*EXCERPT PROVIDED*:
The War of Two Green Deals

Another kind of deal, another kind of artist

The new European Commission intends to make its Green Pact the core of its mandate and promote a "Green Deal". In the United States, the Democratic primary is placed under the same sign. However, convergence is largely bogus, as there are strong disagreements between Europeans and Americans as well as between Americans and Europeans.

On Wednesday 4 March 2020, the European Commission presented the legislative and binding framework of its Green Pact. Ursula Von der Leyen promoted it in the French "Journal du Dimanche" newspaper this weekend. She writes about it:
"Its central objective is to make Europe the first climate-neutral continent by 2050. Just this week we proposed to implement this strong ambition into binding legislation.
Of course, it is about bringing nature back into our lives and reducing emissions. But the Green Pact for Europe is more than that: it is also our new growth strategy. It will provide security for investors and promote economic growth that gives back to citizens, the planet and society more than it takes from them". 
On the other side of the Atlantic, the two main candidates for Democratic nomination are also supporting a "green new deal" which also aims to ensure "that the United States achieves the global goal of zero net emissions of greenhouse gases by 2050. This means a balance between CO2 emissions produced by human activity and those that can be absorbed by ecosystems".
In the United States, the Democratic proposals developed and promoted by Alexandria Ocasio-Cortez in particular and taken up with important nuances by Bernie Sanders and Joe Biden are very interventionist, proposing in particular a return of the energy sector under State control and 16,300 billion dollars of investment which, according to Sanders, would lead to the creation of 20 million jobs. He proposes to create new emission limits for power plants as the EPA did under Barack Obama for automobiles. He calls for massive investment in public transit and the creation of a regional high-speed rail network. It calls for subsidizing the purchase of electric cars and funding a new federal network of charging stations.
Such proposals are met with strong criticism from Republicans in general and from Donald Trump in particular. Trump estimates that such a program would destroy "millions" of jobs and cost "$100 000 billion". When the bill was presented to Congress in February 2019, a White House press secretary declared: "America will never be socialist". Not much more muted, D. Trump spoke out in Davos against the other "green deal", that of the Europeans. Indeed, as Jean-Paul Oury wrote in an editorial entitled "European Green Deal: welcome to the era of green neo-planning" on the European Scientist website :
"For Trump, preserving the environment is not 'climate neutrality', but the quality of water, air and abundant flora. He believes in innovation, the market and green technologies to solve all problems. Energy independence justifies the use of fossil fuels. On a philosophical level, finally, he makes an unmasked criticism of Greta Thunberg, who, as we recall, was welcomed with open arms in the European Parliament. Two diametrically opposed models, then: confidence in the virtues of the market on the one hand and planning on the other."

*TASK SET*:
a. In the article on the two green deals, how many jobs does Sanders say the proposed investment would create?
b. Name everything the article on the two green deals says Trump believes in to solve all problems.

*DATASET RECORDS*:
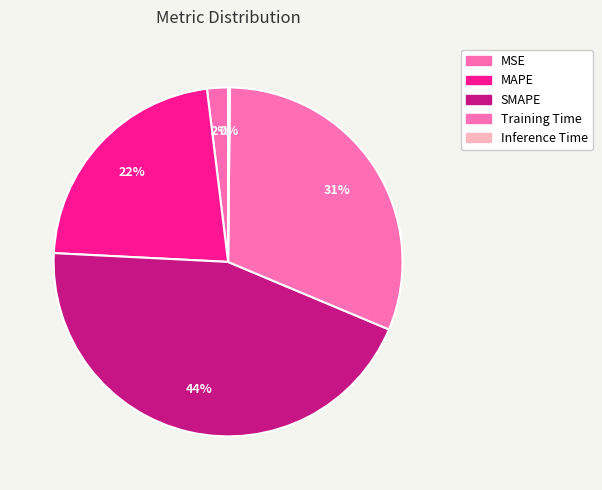

Which has a higher value, SMAPE or MSE?

SMAPE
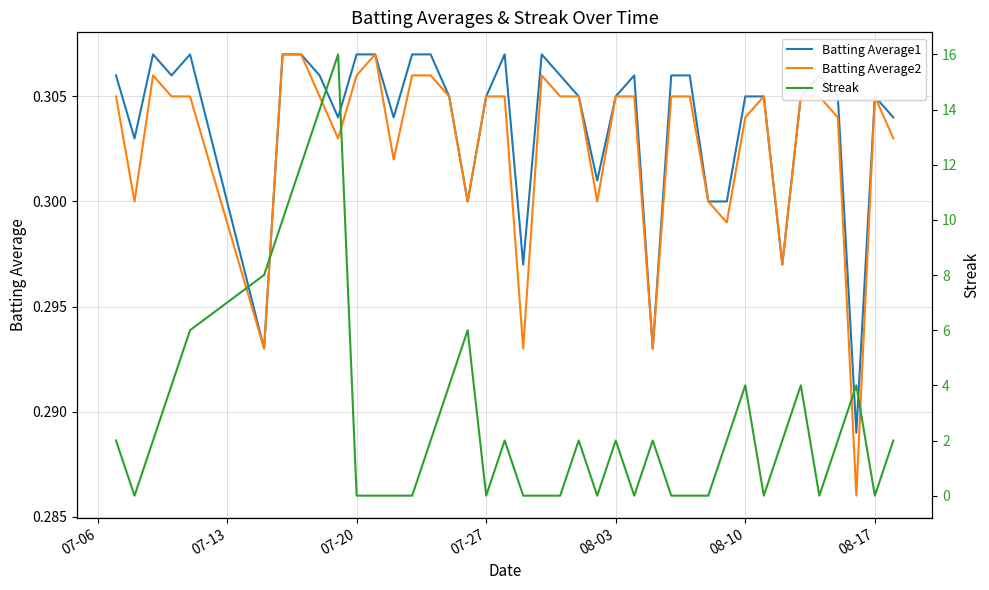

Which series has the widest spread of values?

Streak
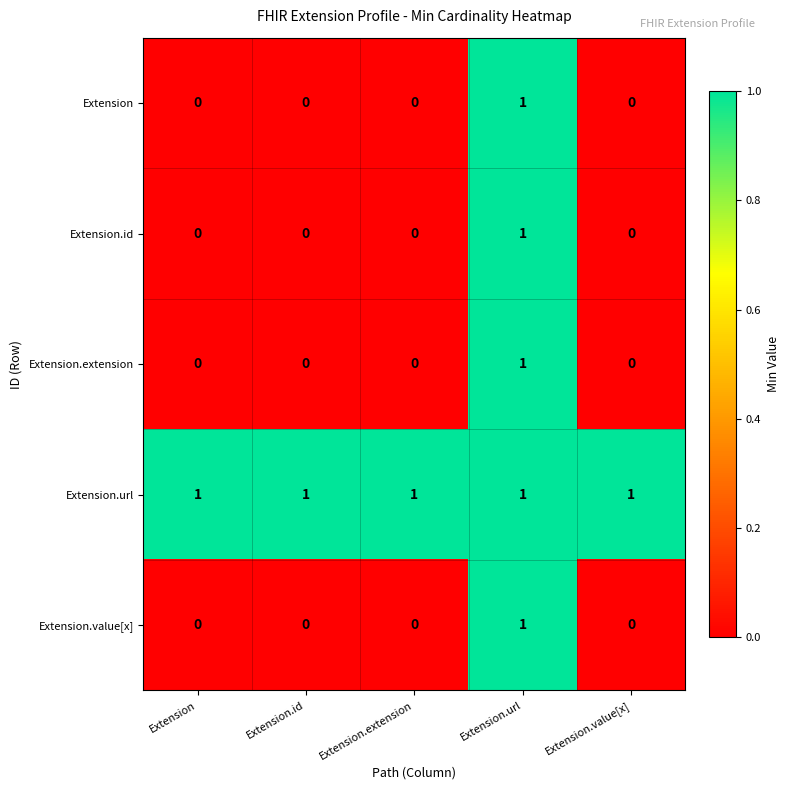

The value of Extension.extension at Extension.url is 1. True or false?

True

*SOLUTIONS TO THE EXERCISE*:
a. 20 million jobs.

b. Innovation, the market, and green technologies.